As the devastating earthquake has caused great loss of lives, an article carried in the English newspaper China Daily says it also puts the resilience of the Chinese economy to test.
Optimists have predicted the quake will not greatly affect China's economic growth, as they say the local economy in Sichuan only accounts for a small portion of the country's gross industrial output and exports.
But the commentary argues that the worst earthquake China suffered in 32 years came only months after the severest winter in 50 years hit central and southern China, which severely disrupted production. The author says such a fact does not allow policymakers to be too optimistic.
Moreover, the country is now battling the worst inflation in a decade amid a global economic slowdown.

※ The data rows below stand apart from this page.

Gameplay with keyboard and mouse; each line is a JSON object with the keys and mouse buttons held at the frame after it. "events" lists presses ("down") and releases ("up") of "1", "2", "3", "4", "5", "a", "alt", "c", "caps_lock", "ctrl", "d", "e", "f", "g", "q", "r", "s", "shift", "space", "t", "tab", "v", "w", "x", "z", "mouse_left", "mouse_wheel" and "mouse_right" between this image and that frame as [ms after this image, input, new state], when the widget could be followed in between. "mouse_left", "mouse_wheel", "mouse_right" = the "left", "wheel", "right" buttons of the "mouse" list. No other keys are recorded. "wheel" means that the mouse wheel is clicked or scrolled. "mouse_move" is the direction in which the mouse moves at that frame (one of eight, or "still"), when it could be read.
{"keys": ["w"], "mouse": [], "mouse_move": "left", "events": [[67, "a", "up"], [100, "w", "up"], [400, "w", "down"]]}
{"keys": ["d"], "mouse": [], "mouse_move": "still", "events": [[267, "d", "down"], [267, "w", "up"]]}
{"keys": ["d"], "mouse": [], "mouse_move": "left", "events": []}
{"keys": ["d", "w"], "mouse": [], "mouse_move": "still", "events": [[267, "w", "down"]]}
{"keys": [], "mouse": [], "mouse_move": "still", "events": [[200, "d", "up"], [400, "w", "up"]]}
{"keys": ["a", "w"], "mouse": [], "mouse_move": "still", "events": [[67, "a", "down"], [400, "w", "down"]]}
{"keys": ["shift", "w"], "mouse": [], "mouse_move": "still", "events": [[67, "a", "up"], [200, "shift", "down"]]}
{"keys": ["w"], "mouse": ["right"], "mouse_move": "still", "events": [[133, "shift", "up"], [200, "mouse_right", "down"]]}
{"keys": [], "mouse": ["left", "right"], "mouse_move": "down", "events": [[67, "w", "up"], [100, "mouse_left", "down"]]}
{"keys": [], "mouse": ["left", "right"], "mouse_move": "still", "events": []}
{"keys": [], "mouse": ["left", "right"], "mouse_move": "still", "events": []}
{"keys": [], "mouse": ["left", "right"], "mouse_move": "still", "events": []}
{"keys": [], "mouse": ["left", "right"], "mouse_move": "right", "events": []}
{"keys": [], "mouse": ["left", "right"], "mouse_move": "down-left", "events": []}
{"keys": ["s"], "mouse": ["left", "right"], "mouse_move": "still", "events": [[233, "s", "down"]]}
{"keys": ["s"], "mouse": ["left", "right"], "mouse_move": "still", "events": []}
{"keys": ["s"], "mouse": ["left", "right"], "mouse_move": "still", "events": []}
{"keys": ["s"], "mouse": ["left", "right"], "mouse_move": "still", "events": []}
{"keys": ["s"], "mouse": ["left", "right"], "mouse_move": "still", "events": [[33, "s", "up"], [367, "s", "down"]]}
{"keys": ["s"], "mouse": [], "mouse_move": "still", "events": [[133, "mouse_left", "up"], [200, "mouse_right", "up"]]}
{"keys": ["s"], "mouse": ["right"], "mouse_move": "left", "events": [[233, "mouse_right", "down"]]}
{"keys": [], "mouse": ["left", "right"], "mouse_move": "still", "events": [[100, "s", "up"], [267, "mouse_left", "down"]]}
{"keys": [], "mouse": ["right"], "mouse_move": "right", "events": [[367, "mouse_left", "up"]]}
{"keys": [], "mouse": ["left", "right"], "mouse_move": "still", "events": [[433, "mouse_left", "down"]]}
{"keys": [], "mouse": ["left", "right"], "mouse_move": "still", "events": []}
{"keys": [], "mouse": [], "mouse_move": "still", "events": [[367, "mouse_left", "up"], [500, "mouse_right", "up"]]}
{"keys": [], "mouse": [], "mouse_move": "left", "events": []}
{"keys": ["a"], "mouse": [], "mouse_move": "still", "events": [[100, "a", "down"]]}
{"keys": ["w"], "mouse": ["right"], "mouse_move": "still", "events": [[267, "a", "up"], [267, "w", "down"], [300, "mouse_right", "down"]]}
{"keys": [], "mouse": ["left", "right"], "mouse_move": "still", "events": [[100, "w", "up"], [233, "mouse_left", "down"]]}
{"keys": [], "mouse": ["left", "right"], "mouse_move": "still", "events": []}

Therefore, the article says it requires Chinese policymakers to immediately re-examine their toolbox to prepare for the new challenges brought about by the deadly earthquake.
In addition, the paper points out the possibility that the disaster may disrupt the supply of agricultural produce and increase inflationary pressure demands close attention from the authorities.
Last month, the country's consumer price index, a major index of inflation, stood at 8.5 percent, slightly lower than the 12-year-record of 8.7 percent witnessed in February.
The article says soaring food prices, especially of agricultural products, have long been the primary driving force behind the accelerated inflation.
Sichuan produces some 6 percent of the country's agricultural outputs and over 7 percent of the country's rice. It is also the biggest producer of pigs, accounting for more than 11 percent of the country's total production.
The article emphasizes that agricultural losses from the quake should not be underestimated.